*DATA TO EXAMINE*:
- Opening Delimiter -
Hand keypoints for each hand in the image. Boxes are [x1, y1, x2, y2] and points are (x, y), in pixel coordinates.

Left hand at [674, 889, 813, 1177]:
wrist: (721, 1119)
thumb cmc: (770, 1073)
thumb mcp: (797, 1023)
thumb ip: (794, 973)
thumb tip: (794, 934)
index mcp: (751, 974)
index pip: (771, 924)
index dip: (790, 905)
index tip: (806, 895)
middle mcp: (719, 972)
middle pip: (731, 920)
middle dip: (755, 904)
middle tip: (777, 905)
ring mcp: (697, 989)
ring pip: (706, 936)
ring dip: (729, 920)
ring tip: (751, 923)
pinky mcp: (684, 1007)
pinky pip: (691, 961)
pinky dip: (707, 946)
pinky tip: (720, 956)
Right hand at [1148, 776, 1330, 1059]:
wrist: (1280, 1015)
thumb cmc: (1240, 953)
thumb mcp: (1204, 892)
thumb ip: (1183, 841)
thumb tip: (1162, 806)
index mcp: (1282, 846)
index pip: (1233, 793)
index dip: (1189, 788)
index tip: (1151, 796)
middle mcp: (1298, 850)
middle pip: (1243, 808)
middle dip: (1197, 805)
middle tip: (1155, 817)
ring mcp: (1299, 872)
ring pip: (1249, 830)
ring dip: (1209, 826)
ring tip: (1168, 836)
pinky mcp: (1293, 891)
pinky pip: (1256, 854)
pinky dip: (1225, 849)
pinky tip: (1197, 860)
- Closing Delimiter -
*YOUR ASSIGNMENT*:
From the data above, show each line that contains "hand".

*SOLUTION TO THIS PROBLEM*:
Hand keypoints for each hand in the image. Boxes are [x1, y1, x2, y2] and points are (x, y), in pixel coordinates.
Left hand at [674, 889, 813, 1177]:
Right hand at [1148, 776, 1330, 1059]:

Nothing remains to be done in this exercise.